98話: 他校交流、セラフィオルへのご招待 ②
「すごーい!本当にお城みたい……」
「おい、上ばっか見て転ぶなよ。お前いつも足元危ねぇんだから」
他校交流会当日、俺はカイと並んでセラフィオル女学園の校門の前に立っていた。
去年行ったルナソールもお金持ち学校で凄い門構えだったけど、セラフィオルはそれとはまた違った物々しさがあった。
便宜的に校門って言ったけど、ここはまだ学校の敷地と外を隔てる橋を渡る為の門で、本当の校門はその先にあるみたい。
ちなみに俺とカイはその橋の前に設置された関門みたいな所で招待状と所持品のチェックを受けているところ。
「校内は撮影禁止だって!携帯しまっとこうかな」
「お前すぐ写真撮るもんな。気ぃつけろよ」
流石は現代の秘密の花園、この他にも色々な注意事項を受けて俺達はやっと橋を渡る事を許された。

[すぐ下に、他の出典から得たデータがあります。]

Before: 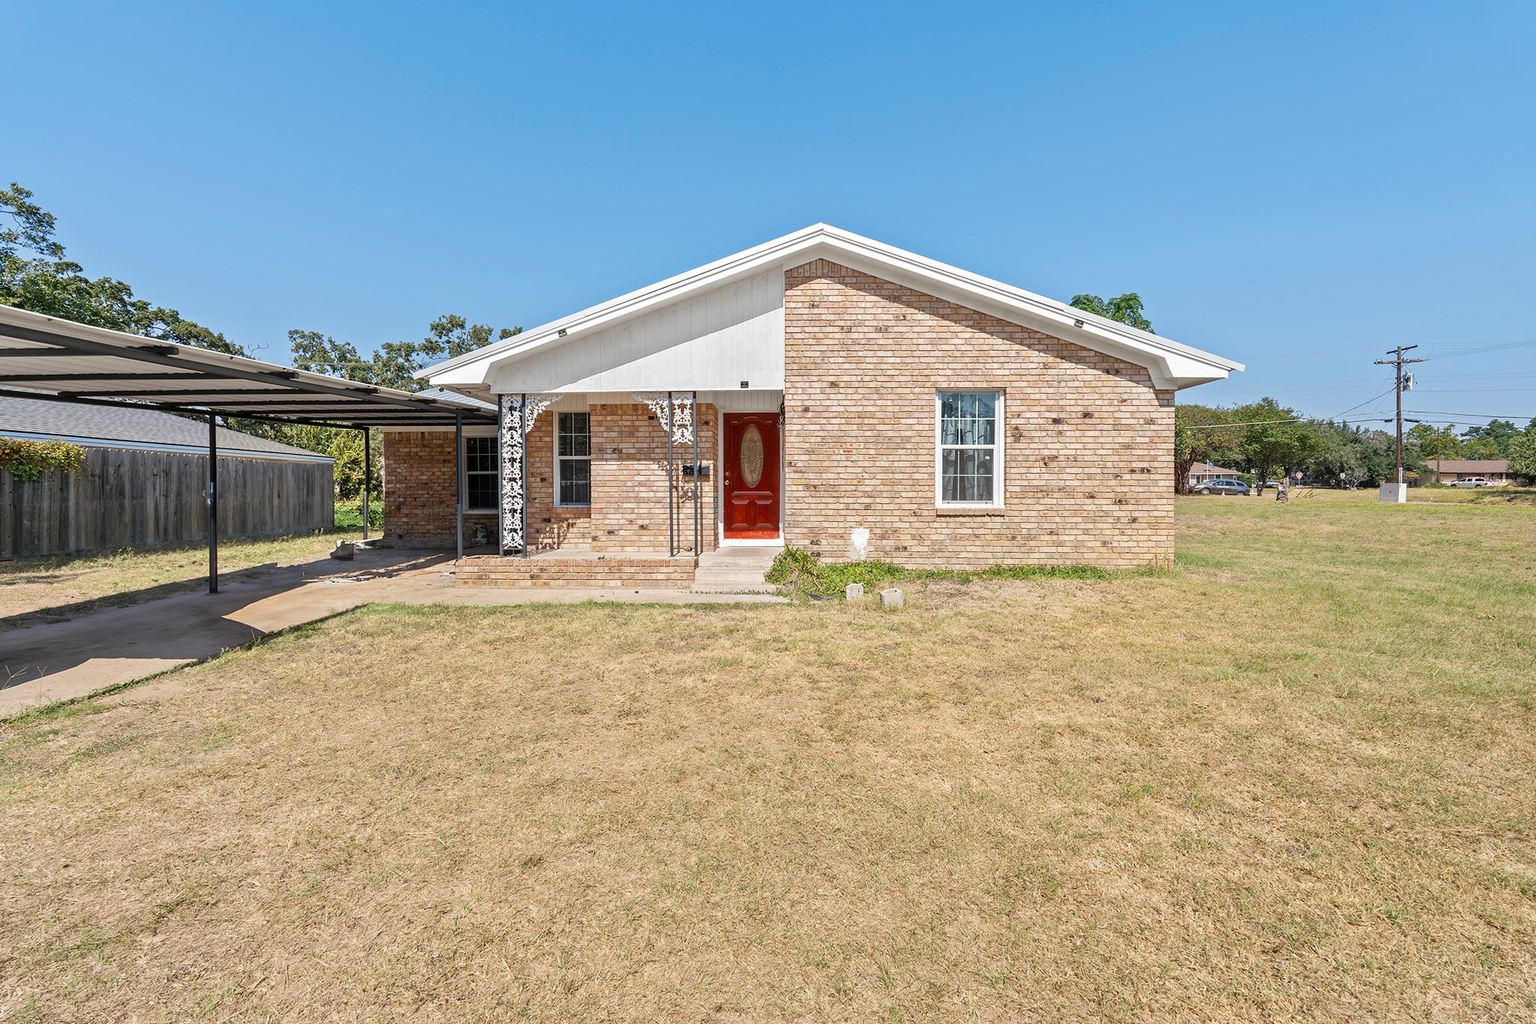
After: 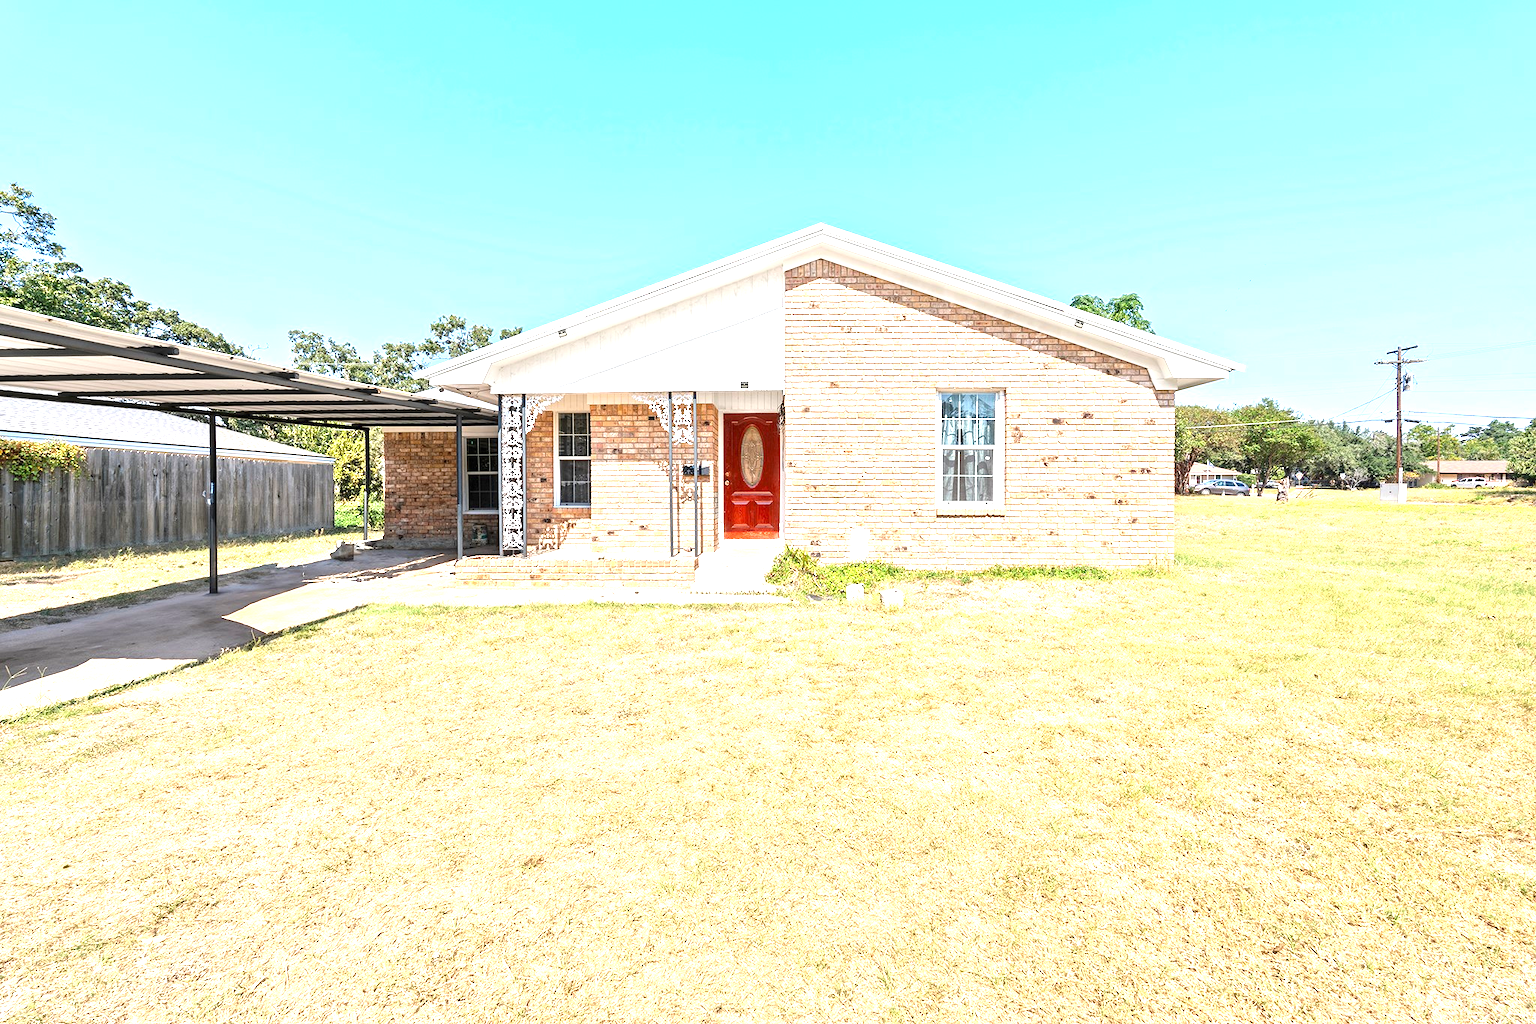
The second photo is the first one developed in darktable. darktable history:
exposure: black level correction 0, exposure 1.504 EV, compensate highlight preservation false
contrast brightness saturation: contrast 0.084, saturation 0.021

橋を渡った先はいよいよセラフィオルの正門。外部からの視線を遮断する高い外壁が広大な敷地をぐるりと囲むこの学園に外部の客が入るための唯一の門であるそこは、屈強なガードマンが立っていて彼らの許可がないと開かれないらしい。何もやましいことはないけど、こんなに厳重だとなんか緊張するよね。俺はカイの後ろにちょっと隠れるようにして扉が開くのを待った。ゆっくりと開く正門の先には――
「わぁ……綺麗」
夢のように美しい、チューリップが咲き誇る豪奢な空間が広がっていた。
そのあまりに非現実的な美しさに俺は思わず圧倒される。まるでお伽話の中に入ったみたいだ。
「これって春の花だよね?なんで今の時期も咲いてるんだろ……」
「それは、花壇にかけられた気候魔術のお陰でございますのよ」
「え?」
何となく口にした疑問に答える声が聞こえて、俺は思わず後ろを振り返る。
「ご挨拶が遅れましたわね。私は本日、来訪者様のご案内を務めさせていただきますアテンダントのメイギスと申しますの」
そう言ってミルクティー色の巻毛を揺らしながら優雅に挨拶をする彼女はセラフィオルの特徴であるグレーのブレザーを身につけていた。
「は、はじめまして。クリスフィアさんからご招待いただいて来ました!フレンです」
俺が彼女の挨拶に返事を返すと彼女はにこりと笑って説明を続ける。
「セラフィオル女学院では本日、中央に見える校舎棟にて様々な催し物をご用意しておりますの。詳細はこちらの冊子でご確認なさってくださいな」
手渡された冊子は文化祭で配るには豪華すぎるハードカバーの本だった。表紙も売り物みたいで綺麗だ。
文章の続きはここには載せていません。